Past a certain level of doubt, it's not possible to start over fresh. There's nothing you can unassume to find some firm rock on which to stand. You cannot unwind yourself into a perfectly empty and perfectly reliable ghost in the machine.
This level of meta-suspicion should be a rare occasion. For example, suspecting that all academic science is an organized conspiracy, should not run into anything like these meta-difficulties. Certainly, someone does not get to plead that unwinding past the Bible is impossible because it is too foundational; atheists walk the Earth without falling into comas. Remember, when Descartes tried to outwit an infinitely powerful deceiving demon, he first tried to make himself absolutely certain of a highly confusing statement, and then proved the existence of God. Consider that a caution about what you try to claim is "too basic for a fresh beginning". And even basic things can still be doubted, it is only that we use our untrustworthy brains to doubt them.
Or consider the case of our existence as evolved brains. Natural selection isn't trustworthy, and we have specific reason to suspect it. We know that evolution is stupid. We know many specific ways in which our human brains fail, taken beyond the savanna. But you can't clear your mind of evolutionary influences and start over. It would be like deciding that you don't trust neurons, so you're going to clear your mind of brains.
And evolution certainly gets a chance to influence every single thought that runs through your mind!
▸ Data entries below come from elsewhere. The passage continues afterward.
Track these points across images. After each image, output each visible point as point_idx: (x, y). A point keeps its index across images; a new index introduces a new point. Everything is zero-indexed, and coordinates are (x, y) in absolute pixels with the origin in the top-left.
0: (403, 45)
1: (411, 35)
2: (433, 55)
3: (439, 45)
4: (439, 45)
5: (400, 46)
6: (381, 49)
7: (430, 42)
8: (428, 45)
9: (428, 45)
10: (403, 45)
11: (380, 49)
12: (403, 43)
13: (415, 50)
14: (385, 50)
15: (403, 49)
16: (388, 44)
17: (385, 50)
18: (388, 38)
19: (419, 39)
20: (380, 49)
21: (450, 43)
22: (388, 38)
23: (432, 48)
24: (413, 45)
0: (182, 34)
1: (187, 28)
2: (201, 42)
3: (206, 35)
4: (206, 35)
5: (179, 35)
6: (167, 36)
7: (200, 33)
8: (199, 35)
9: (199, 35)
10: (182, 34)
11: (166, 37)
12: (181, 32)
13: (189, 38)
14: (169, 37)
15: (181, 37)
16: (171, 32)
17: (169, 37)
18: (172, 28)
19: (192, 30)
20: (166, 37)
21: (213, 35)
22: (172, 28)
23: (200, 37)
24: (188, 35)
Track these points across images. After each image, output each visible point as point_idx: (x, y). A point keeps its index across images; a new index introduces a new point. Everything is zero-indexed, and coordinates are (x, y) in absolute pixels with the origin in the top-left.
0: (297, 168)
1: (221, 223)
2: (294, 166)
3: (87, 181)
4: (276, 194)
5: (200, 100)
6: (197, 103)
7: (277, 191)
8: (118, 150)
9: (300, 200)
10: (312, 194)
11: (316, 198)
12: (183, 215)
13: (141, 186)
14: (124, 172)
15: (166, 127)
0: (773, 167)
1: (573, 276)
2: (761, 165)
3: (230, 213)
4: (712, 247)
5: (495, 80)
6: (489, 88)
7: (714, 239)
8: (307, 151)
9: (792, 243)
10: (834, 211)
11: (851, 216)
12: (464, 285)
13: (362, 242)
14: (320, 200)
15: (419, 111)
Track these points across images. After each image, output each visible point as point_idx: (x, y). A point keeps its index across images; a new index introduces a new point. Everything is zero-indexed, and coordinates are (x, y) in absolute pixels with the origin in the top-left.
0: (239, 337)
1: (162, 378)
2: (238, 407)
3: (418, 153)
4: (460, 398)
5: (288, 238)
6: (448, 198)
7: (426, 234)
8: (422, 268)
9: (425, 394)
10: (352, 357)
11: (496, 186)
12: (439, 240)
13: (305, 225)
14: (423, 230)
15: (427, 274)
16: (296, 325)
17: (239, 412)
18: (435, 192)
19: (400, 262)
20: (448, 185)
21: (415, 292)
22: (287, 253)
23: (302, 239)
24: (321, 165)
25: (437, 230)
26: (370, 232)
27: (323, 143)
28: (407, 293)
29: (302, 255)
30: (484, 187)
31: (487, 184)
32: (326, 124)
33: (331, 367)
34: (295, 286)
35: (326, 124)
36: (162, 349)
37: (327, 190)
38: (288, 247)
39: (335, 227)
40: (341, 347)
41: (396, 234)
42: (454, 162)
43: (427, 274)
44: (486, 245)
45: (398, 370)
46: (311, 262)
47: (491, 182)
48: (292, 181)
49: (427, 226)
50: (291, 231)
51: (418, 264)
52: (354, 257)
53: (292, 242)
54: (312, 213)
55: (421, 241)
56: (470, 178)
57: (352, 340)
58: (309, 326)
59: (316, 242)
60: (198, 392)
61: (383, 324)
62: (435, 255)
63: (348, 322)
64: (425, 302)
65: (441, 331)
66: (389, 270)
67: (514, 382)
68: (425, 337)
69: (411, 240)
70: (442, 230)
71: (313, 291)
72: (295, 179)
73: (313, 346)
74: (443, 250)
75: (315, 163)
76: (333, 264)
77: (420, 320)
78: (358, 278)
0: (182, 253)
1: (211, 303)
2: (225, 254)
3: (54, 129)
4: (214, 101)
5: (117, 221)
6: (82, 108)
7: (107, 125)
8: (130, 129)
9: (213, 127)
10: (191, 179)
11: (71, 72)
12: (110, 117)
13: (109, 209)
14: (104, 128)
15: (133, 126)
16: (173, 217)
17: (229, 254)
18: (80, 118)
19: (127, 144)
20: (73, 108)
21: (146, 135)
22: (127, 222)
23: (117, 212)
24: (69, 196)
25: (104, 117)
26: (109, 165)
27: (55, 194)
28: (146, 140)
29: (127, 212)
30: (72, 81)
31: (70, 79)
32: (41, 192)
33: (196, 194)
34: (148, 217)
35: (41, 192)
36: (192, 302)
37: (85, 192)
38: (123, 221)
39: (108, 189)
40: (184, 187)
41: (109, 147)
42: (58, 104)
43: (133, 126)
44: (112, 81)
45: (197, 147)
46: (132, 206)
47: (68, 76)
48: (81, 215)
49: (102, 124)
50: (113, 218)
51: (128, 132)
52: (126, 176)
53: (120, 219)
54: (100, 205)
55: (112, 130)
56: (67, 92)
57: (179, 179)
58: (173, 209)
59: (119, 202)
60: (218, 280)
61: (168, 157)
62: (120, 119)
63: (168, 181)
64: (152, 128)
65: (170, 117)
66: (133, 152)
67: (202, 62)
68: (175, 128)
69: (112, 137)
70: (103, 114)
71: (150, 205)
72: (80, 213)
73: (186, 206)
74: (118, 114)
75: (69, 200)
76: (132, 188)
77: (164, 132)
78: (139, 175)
It is the very reason why you exist as a thinker, rather than a lump of carbon—and that doesn't mean evolution summoned a ghost-in-the-machine into you; it designed the ghost. If you learn culture, it is because you were built to learn culture.
But in fact, we don't run into unmanageable meta-trouble in trying to come up with specific patches for specific known evolved biases. And evolution is stupid, so even though it has set up self-deceptive circuits in us, these circuits are not infinitely difficult to comprehend and outwit.
Or so it seems! But it really does seem that way, on reflection.
There is no button you can press to rewind past your noisy brain, and become a perfectly reliable ghost of perfect emptiness. That's not just because your brain is you. It's also because you can't unassume things like modus ponens or belief updating. You can unassume them as explicit premises for deliberate reasoning—a hunter-gatherer has no explicit concept of modus ponens—but you can't delete the actual dynamics (and all their products!)
So, in the end, I think we must allow the use of brains to think about thinking; and the use of evolved brains to think about evolution; and the use of inductive brains to think about induction; and the use of brains with an Occam prior to think about whether the universe appears to be simple; for these things we really cannot unwind entirely, even when we have reason to distrust them. Strange loops through the meta level, I think, are not the same as circular logic.